La colère toute nue

Une pièce féroce
de l’auteure et actrice algérienne Rayhana
sur la condition féminine dans son pays.

Gilles Costaz  • 7 janvier 2010 abonné·es

L’auteure et actrice Rayhana, née à Alger, a choisi depuis quelques années de vivre en France. Pourtant, le plus fort de son activité s’est déroulé en Algérie, où elle a joué au sein de la troupe du Théâtre national de Béjaïa, au cinéma et à la télévision. Elle a même collectionné les prix d’interprétation. Mais ce qu’elle dit dans sa première pièce écrite en français et créée à la Maison des métallos, À mon âge, je me cache encore pour fumer, elle ne pourrait sans doute pas l’exprimer aussi ouvertement dans son pays natal. C’est une œuvre féroce contre la domination des hommes et l’intimidation que fait régner un pouvoir religieux en forte progression.

Tout se passe dans un hammam d’Alger, que l’auteure appelle «  une matrice » . L’une après l’autre, des femmes arrivent, sous le contrôle d’une masseuse bourrue qui a la responsabilité du lieu. Derrière un paravent, elles quittent leurs vêtements pour venir au premier plan couvertes d’une tunique légère, et se laver en dévoilant un peu de leur corps. Le moment où elles se changent est important. Aucune ne porte de tchador, sauf une, que l’on voit de dos retirer sa robe noire et sa coiffe. Cette femme est la seule intégriste du groupe qui se constitue devant nos yeux. L’intégrisme est surtout à l’extérieur, tout autour de ce huis clos, avec un homme qui viendra frapper et veut enlever une femme qui a manqué à la loi.

Les autres femmes sont toutes des rebelles à l’ordre des mâles. Mais aucune ne ressemble à sa voisine. Il y a celle qui a une vie sexuelle fort libre, celle qui vit pour ses enfants, celle âgée qui en a tant vu, celle qui donne des leçons aux autres et celle qui n’en veut pas… Jeunes et vieilles palabrent, mais pas en toute innocence. Car, peu à peu, les faits les plus terribles surgissent dans la conversation : une amie a été frappée, une autre massacrée. Tout devient de plus en plus grave. Une mère venue de France vient là chercher une jeune fille pour la donner à son fils, et se montre réticente face à l’étudiante un peu naïve qu’une marieuse lui propose. L’intégriste défend les imams et tous ceux qui exécutent leurs volontés : c’est au sein de l’université qu’elle agit, plus encore qu’au hammam ! Et cet homme qui cogne furieusement à la porte vient pour s’emparer d’une jeune fille qui aurait perdu sa virginité.

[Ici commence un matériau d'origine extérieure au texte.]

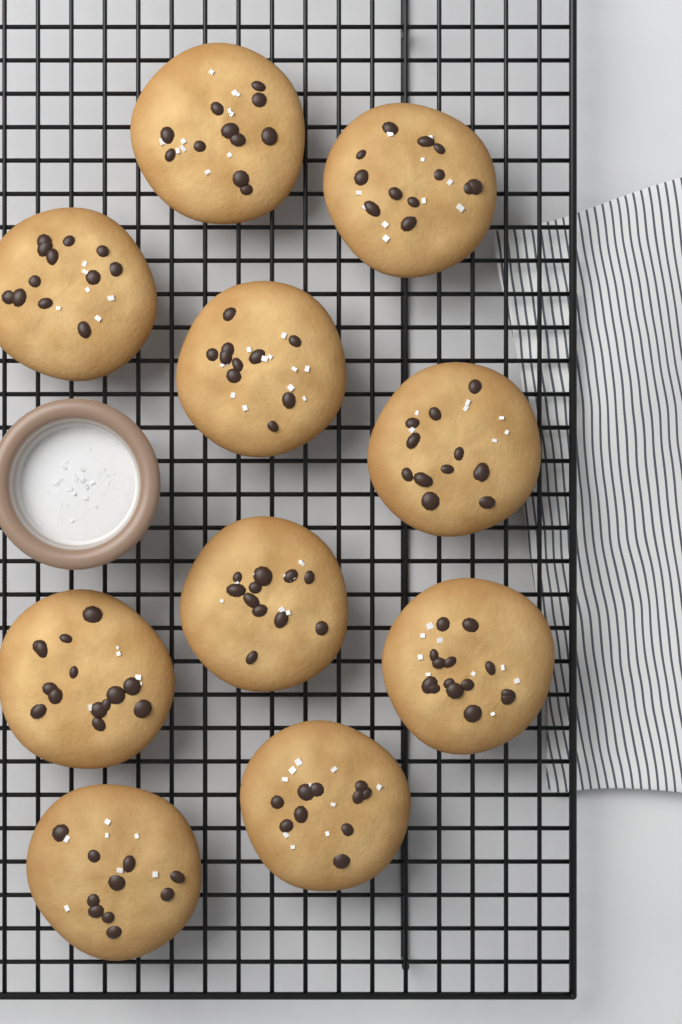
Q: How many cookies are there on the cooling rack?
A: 10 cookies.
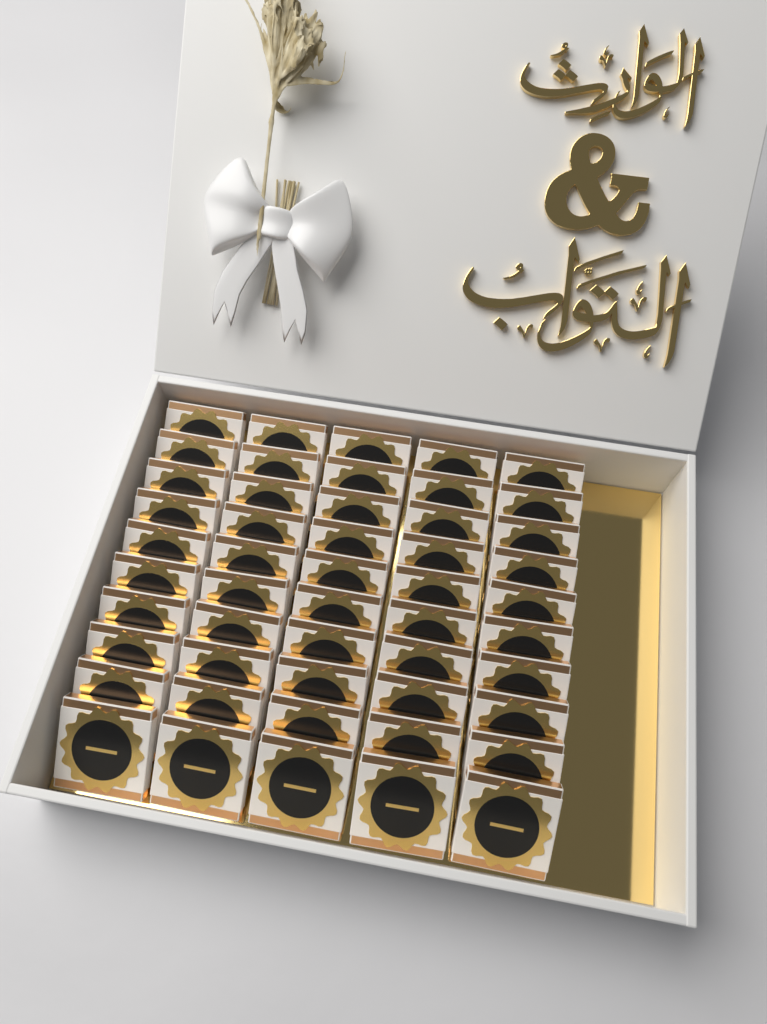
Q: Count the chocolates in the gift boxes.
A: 50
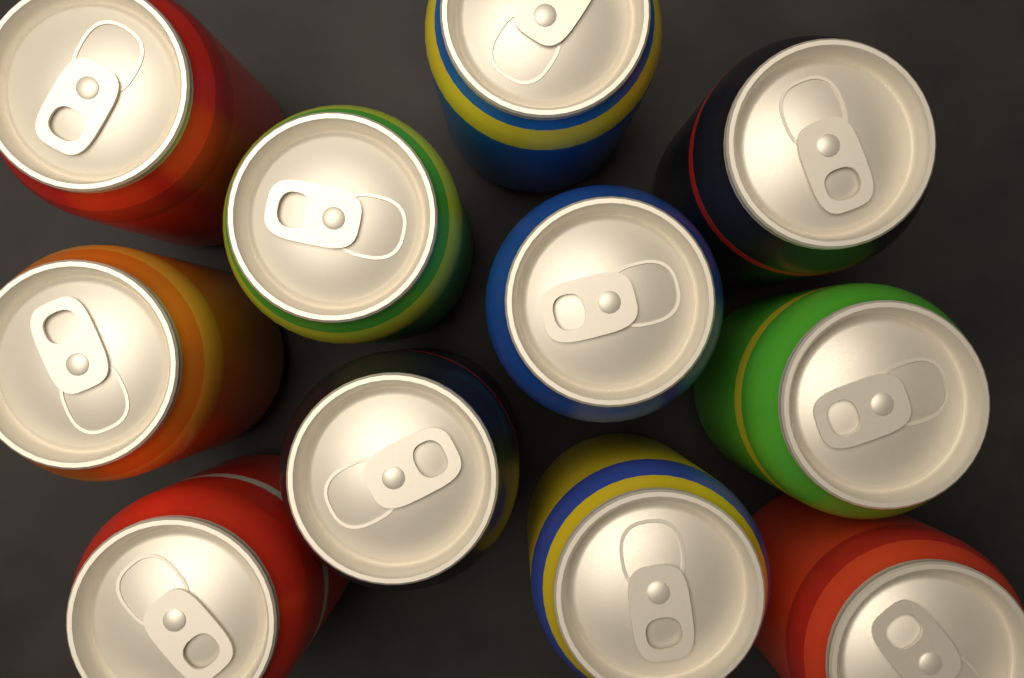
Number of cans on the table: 11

Comment va réagir cette communauté de femmes si divisée ?

Ce qui frappe, c’est la violence de cette pièce très poignante. Rayhana, qui y joue un personnage très discret, lâche une colère étincelante. Les oppositions dont elle se sert sont parfois un peu écrites à la hache. Mais quelle fougue ! L’excellente mise en scène de Fabian Chappuis table sur le contraste entre un décor abstrait – un grand parallélépipède blanc posé sur un plateau vide – et des comédiennes très charnelles : Marie Augereau, Linda Chaïb, Maria Laborit, Rébecca Finet, Taïdir Ouazine, Paula Brunet-Sancho, Géraldine Azouélos, Catherine Giron. Le hammam devient un lieu sans contours où l’âme est aussi ­visible que le corps. La fureur et la terreur vous sautent au visage en même temps qu’un amour désespéré.